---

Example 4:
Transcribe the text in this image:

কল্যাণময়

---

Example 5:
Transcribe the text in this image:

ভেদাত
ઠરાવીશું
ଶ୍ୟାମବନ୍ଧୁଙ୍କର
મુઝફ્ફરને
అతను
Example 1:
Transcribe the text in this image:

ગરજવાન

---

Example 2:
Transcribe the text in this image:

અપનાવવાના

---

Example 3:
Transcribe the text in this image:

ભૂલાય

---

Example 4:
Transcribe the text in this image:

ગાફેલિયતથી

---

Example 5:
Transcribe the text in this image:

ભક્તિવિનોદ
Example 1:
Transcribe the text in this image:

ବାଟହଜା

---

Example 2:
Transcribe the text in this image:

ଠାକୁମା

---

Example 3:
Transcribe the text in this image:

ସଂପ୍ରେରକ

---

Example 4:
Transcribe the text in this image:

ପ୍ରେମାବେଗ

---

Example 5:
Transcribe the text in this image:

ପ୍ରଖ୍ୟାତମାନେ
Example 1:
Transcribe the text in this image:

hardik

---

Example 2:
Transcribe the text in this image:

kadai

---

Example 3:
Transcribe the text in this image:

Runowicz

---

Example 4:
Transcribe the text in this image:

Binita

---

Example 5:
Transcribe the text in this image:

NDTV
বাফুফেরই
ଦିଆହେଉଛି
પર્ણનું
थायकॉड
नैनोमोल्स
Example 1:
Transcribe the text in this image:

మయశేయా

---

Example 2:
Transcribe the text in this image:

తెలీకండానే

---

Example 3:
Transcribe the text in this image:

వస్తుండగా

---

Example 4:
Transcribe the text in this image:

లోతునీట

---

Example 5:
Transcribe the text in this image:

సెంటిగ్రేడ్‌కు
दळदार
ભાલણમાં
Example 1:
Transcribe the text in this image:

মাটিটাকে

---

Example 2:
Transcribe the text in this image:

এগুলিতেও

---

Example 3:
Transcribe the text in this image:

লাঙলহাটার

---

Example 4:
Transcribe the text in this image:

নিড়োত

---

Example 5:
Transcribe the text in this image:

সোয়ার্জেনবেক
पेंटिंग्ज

● REQUIRED WORK
Only the data above, repeated exactly, should make up the reply.

● ANSWER SPACE
---

Example 4:
Transcribe the text in this image:

কল্যাণময়

---

Example 5:
Transcribe the text in this image:

ভেদাত
ઠરાવીશું
ଶ୍ୟାମବନ୍ଧୁଙ୍କର
મુઝફ્ફરને
అతను
Example 1:
Transcribe the text in this image:

ગરજવાન

---

Example 2:
Transcribe the text in this image:

અપનાવવાના

---

Example 3:
Transcribe the text in this image:

ભૂલાય

---

Example 4:
Transcribe the text in this image:

ગાફેલિયતથી

---

Example 5:
Transcribe the text in this image:

ભક્તિવિનોદ
Example 1:
Transcribe the text in this image:

ବାଟହଜା

---

Example 2:
Transcribe the text in this image:

ଠାକୁମା

---

Example 3:
Transcribe the text in this image:

ସଂପ୍ରେରକ

---

Example 4:
Transcribe the text in this image:

ପ୍ରେମାବେଗ

---

Example 5:
Transcribe the text in this image:

ପ୍ରଖ୍ୟାତମାନେ
Example 1:
Transcribe the text in this image:

hardik

---

Example 2:
Transcribe the text in this image:

kadai

---

Example 3:
Transcribe the text in this image:

Runowicz

---

Example 4:
Transcribe the text in this image:

Binita

---

Example 5:
Transcribe the text in this image:

NDTV
বাফুফেরই
ଦିଆହେଉଛି
પર્ણનું
थायकॉड
नैनोमोल्स
Example 1:
Transcribe the text in this image:

మయశేయా

---

Example 2:
Transcribe the text in this image:

తెలీకండానే

---

Example 3:
Transcribe the text in this image:

వస్తుండగా

---

Example 4:
Transcribe the text in this image:

లోతునీట

---

Example 5:
Transcribe the text in this image:

సెంటిగ్రేడ్‌కు
दळदार
ભાલણમાં
Example 1:
Transcribe the text in this image:

মাটিটাকে

---

Example 2:
Transcribe the text in this image:

এগুলিতেও

---

Example 3:
Transcribe the text in this image:

লাঙলহাটার

---

Example 4:
Transcribe the text in this image:

নিড়োত

---

Example 5:
Transcribe the text in this image:

সোয়ার্জেনবেক
पेंटिंग्ज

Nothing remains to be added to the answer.